At the same time, Howard said there is also no clear benefit to distinguishing between delivery years that are so close together: “I suppose if you were auctioning a lot of delivery years at once – let’s say you were auctioning five delivery years at once – it’s possible to believe the costs would come down by enough that it would make a difference and later projects would be cheaper.

“But in reality, the last couple of auctions have been for two delivery years… If you’re only doing it across two delivery years, then the cost won’t be that different from one year to the next.”

He therefore supported the change: “It just simplifies the whole of logic of the auction.”

Negative prices

Another rule change confirmed in the government’s response was that new contract holders will no longer be allowed to collect top-up payments during any period in which wholesale prices are negative. Under the current arrangements, this rule only applies when negative prices persist for six hours or more.

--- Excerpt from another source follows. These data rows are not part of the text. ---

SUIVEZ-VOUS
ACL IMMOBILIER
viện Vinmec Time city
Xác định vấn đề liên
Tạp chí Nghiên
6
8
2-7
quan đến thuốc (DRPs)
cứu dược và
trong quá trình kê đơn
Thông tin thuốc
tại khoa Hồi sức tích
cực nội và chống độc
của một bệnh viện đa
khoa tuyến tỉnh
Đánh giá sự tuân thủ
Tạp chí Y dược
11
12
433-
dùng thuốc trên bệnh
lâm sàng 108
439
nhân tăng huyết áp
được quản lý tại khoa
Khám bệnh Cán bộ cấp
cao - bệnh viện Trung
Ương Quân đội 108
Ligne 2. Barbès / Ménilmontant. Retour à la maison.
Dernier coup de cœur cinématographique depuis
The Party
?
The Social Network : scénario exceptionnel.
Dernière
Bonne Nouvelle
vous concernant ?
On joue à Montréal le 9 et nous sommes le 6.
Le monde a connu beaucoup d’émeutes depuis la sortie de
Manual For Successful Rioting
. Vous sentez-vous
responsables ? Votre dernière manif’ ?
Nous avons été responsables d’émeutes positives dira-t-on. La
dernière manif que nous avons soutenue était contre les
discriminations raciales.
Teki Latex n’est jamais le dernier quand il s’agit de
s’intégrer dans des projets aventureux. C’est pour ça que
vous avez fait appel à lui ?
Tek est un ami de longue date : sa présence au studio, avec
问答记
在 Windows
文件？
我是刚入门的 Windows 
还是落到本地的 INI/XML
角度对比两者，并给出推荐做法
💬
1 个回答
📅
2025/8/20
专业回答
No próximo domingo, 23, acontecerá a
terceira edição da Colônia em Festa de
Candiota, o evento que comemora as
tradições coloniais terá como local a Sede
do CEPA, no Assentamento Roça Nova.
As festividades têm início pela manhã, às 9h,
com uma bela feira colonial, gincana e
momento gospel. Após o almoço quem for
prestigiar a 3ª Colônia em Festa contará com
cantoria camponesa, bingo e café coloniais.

Howard said this additional merchant risk will need to be factored into developers’ bids and will likely add around £1/MWh to strike prices in auctions, qualifying that: “It depends slightly on the scenario and depends slightly on the technology.”

He said that, although this is not a significant increase in the grand scheme of things, it is still an important reform as it “reduces that perverse incentive that we’re encouraging people to carry on generating power when the price of power is negative and nobody wants that power.”

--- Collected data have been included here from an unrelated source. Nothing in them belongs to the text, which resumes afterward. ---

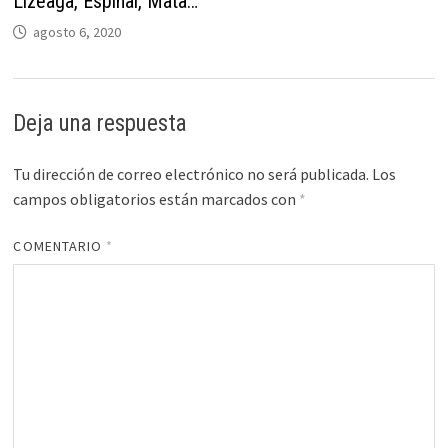
Lizeaga, Espinal, Mata…
agosto 6, 2020
Deja una respuesta
Tu dirección de correo electrónico no será publicada.
Los
campos obligatorios están marcados con
*
COMENTARIO
*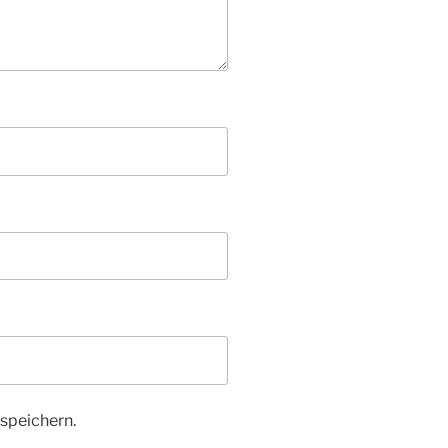
speichern.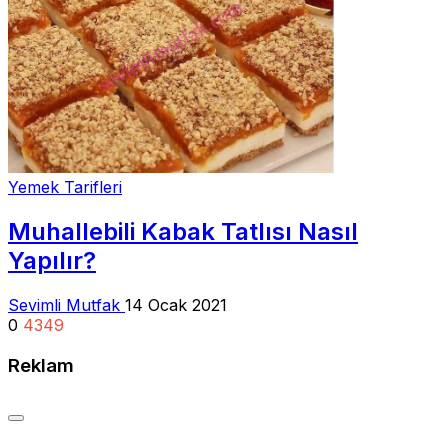
Yemek Tarifleri
Muhallebili Kabak Tatlısı Nasıl
Yapılır?
Sevimli Mutfak
14 Ocak 2021
0
4349
Reklam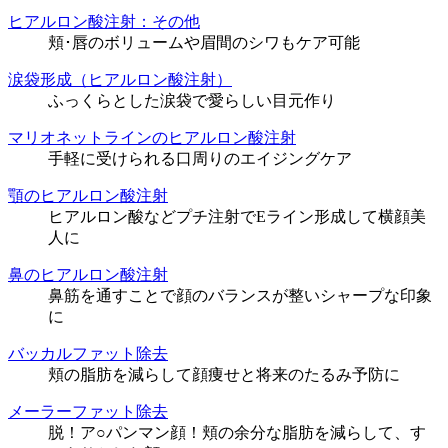
ヒアルロン酸注射：その他
頬･唇のボリュームや眉間のシワもケア可能
涙袋形成（ヒアルロン酸注射）
ふっくらとした涙袋で愛らしい目元作り
マリオネットラインのヒアルロン酸注射
手軽に受けられる口周りのエイジングケア
顎のヒアルロン酸注射
ヒアルロン酸などプチ注射でEライン形成して横顔美
人に
鼻のヒアルロン酸注射
鼻筋を通すことで顔のバランスが整いシャープな印象
に
バッカルファット除去
頬の脂肪を減らして顔痩せと将来のたるみ予防に
メーラーファット除去
脱！ア○パンマン顔！頬の余分な脂肪を減らして、す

A recent report from Frontier Economics warned that if the government continues to use the day-ahead price as the reference price for the wholesale market, the updated rule could lead to “significant unintended consequences” as generators begin to their sell more of their power in the intraday market, where the emergence of negative prices would not remove their access to top-up payments.

Howard said, whilst this is a possibility, it would be a brave strategy to take as the much smaller size of the intraday market means “there would then be a risk that would fail to sell your power altogether or you end up crushing the intraday market price.”

However, he also acknowledged that the increased occurrence of extremely low and negative prices will create new opportunities to game the system: “There’s some potential for some strategic portfolio optimisation there on the part of generators.

“If you, for example, had a lot of CfD renewable capacity exposed to those negative prices and you had a big enough portfolio, you could potentially shift things around and self-curtail a little bit so it doesn’t head so far south.”

He continued: “People like me used to get very excited about how power prices were formed in the peak periods – we still to do get excited about that – but what’s becoming at least as interesting is what happens right at the bottom of the stack when it get towards zero and then below and then below zero”.

“There’s some interesting game theory around that,” he added. “No one wants to be the one that turns off and forces prices up a little bit when everybody else benefits from that.”

Brabben also noted that: “It’s only going to be from these contracts forward which is I think is an important point because we already have a fleet of 45-55GW of renewables that are either non-responsive – or if they’re newer CFD, then they’re only six-hour responsive – to negative prices. We are still going to see negative prices.”

He said generators hoping to limit their exposure will have been disappointed by the lack of further clarity over the government plans to integrate co-located storage into the scheme “which kind of felt like at the time it was compensating for this idea of negative prices.

“You might have negative prices but actually if we help you get storage into your projects you can reduce those risks.”